Is It Safe to Have Workers Enter Your Home?

A couple of months ago, if your sink started leaking, you probably went to YouTube for a tutorial on how to fix it yourself. And when your kids were acting up, you might have dreamed about calling your babysitter, but you didn’t.

After all, public health experts encouraged strict physical distancing and limiting interactions with anyone outside your immediate family. Now, as states begin to reopen, you may wonder if it’s OK to have repairs done in your home or to finally get a sitter to help take care of your children.

While it may be tempting to fling open your doors for some much-needed help, it can be risky. The pandemic is still happening, and we don’t yet have a vaccine or an effective treatment, so the risk of contracting the virus remains very real.

So what do you do to keep everyone safe if you want to bring outside help into your home?

The experts say: Make sure you and anyone who enters your home wear masks, and stay at least 6 feet apart from him or her. If you need repair work done, open the windows and step outside so you are not in close proximity to the person working. Before and after the work, disinfect the area and any doorknobs or surfaces nearby.

“Wear a mask and don’t hang over their shoulder,” says Emily Sickbert-Bennett, PhD, director of UNC Medical Center Infection Prevention.

If you need to hire a babysitter, “keep it to one or two consistent people as opposed to a rotating group of people,” Dr. Sickbert-Bennett says. “That would be a way to control the number of people you’d interact with.”

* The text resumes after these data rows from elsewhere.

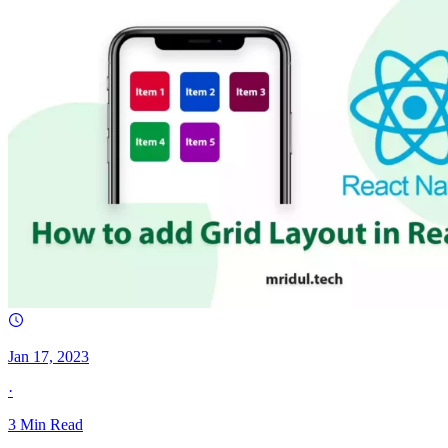
Jan 17, 2023
·
3
Min Read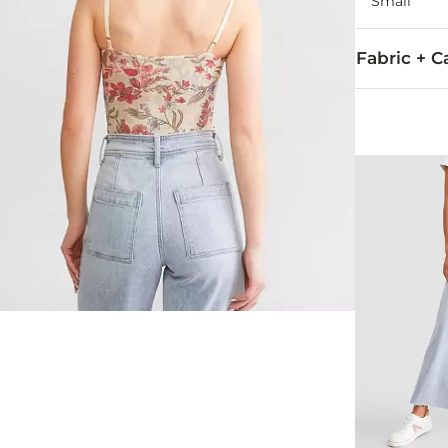
Small
Fabric + C
Self: 95% Pol
Hand wash col
Imported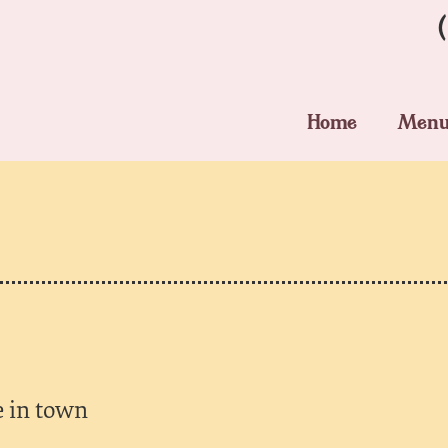
Home
Men
e in town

Be aware that your babysitter could be exposed to coronavirus outside your home and bring it into your home.

Factors to consider:

– Is the repair necessary? Now is not the time for major home renovations, but you’ll need to get a broken air conditioner fixed. Determine if the repair is essential or can wait.

– Is the business practicing preventive measures? When booking a repair or service, ask what the business is requiring to keep customers and staff safe. Hire businesses that require masks and practice physical distancing.

– Are you confident that your babysitter has been following the “rules”? You can’t dictate what your babysitter does outside your home, but you can ask questions. Ask whether he or she practices physical distancing and wears a mask when that isn’t possible.

– Is anyone in your household at high risk for coronavirus complications? This group includes people older than 65 and anyone with a serious underlying medical condition, such as diabetes or heart disease. While it’s ideal to avoid having outside people in your home if anyone in your household is considered high-risk, if that is not an option, be sure to have the high-risk individual completely separated from the workers for another level of safety.

How to stay safe:

If you’re having workers in your home, wear a mask inside and step outside if possible. Make sure anyone who comes into your home wears a mask and practices physical distancing. Disinfect surfaces that anyone from outside your home may have touched.

Encourage your babysitter to spend time with your child outside as much as possible, and to remind your child frequently about the importance of physical distancing and hand hygiene.

Be prepared to have frank, respectful conversations about physical distancing and preventing virus transmission with anyone you hire.